As respects the other relief asked, the giving of additional security, abundant authority is cited to the effect that courts of equity always exercise control over trustees in the administration of their trusts; that if trust funds become endangered by the financial failure of the trustee, a court of equity will protect them, and will always see that trust estates are not exposed to danger or loss; and it is said, that by the express, terms of the instrument creating this trust fund, the trustee is required to execute a good and sufficient bond, which means that during the time he acts as trustee he shall keep and maintain a good and sufficient bond. All this is very well, and would be quite apposite were the beneficiaries of this trust fund the parties here complaining; but the persons for whose benefit this bond was given make no complaint that it is not good and sufficient, but, for aught that appears, are content therewith as it is. The bond was not given for the benefit of the complainant, and he has no cause of complaint that it is not good and sufficient for the protection of the trust estate. He has no interst in the property the bond was given to protect. There is no pretence, from any allegation in the bill, that the bond is not now amply good and sufficient. The complainant is making demand for further security in his own interest, in order that he'may have others to share with him his responsibility on the bond, or that he may get relieved from further liability. He is entitled to complain only in respect of some duty which is owing to himself, and not for any failure of duty toward others,—the beneficiaries of this trust fund.

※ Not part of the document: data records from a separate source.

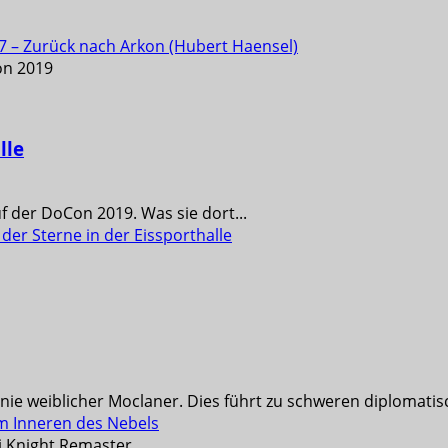
7 – Zurück nach Arkon (Hubert Haensel)
lle
uf der DoCon 2019. Was sie dort...
er Sterne in der Eissporthalle
nie weiblicher Moclaner. Dies führt zu schweren diplomatisc
Im Inneren des Nebels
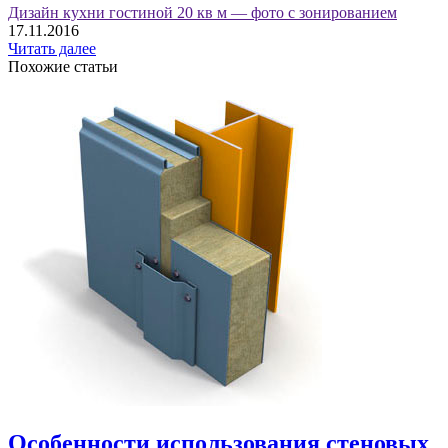
Дизайн кухни гостиной 20 кв м — фото с зонированием
17.11.2016
Читать далее
Похожие статьи
Особенности использования стеновых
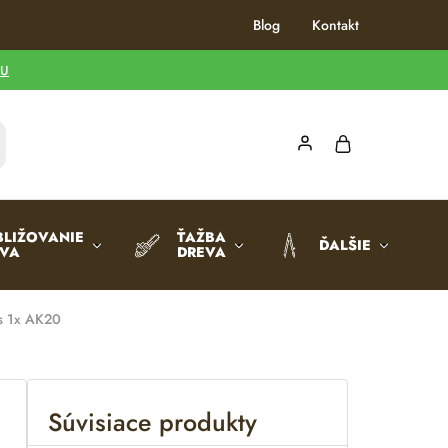
Blog
Kontakt
TU
BLIŽOVANIE
ŤAŽBA
ĎALŠIE
EVA
DREVA
s 1x AK20
Súvisiace produkty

The contract which arose between the trustee and complainant, from the relation of principal and surety, was, that the former would refund to the latter whatever the surety had to pay for the principal; but the principal came under no such duty that he would keep the co-sureties on the bond in equal solvency as they were at the time they executed the bond, or that he would keep any co-sureties on the bond to share with complainant his suretyship. Courts of equity, in relief of sureties under apprehension of loss or injury, have gone to the extent to allow the surety, after the debt has become due, to file a bill to compel the debtor to discharge the debt for which the surety is responsible. And it has been said that a surety, when the debt has become due, may come into equity and compel the creditor to sue for and collect the debt from the principal. (1 Story’s Eq. Jur. sec. 327.) But we have been referred to no precedent for the maintenance by a surety of a bill of like character with the present, and -we know of no principle of equity under which such a bill is to-be sustained. Our statutes have to a certain extent provided for the release of sureties upon bonds which they have executed,—as, when a surety upon the official bond of a public-officer desires to be released from such bond, after the taking of certain steps on the surety’s part to that end, if the officer fails to give a new bond, his office is. made vacant. (Rev. Stat. 1874, p. 720, sec.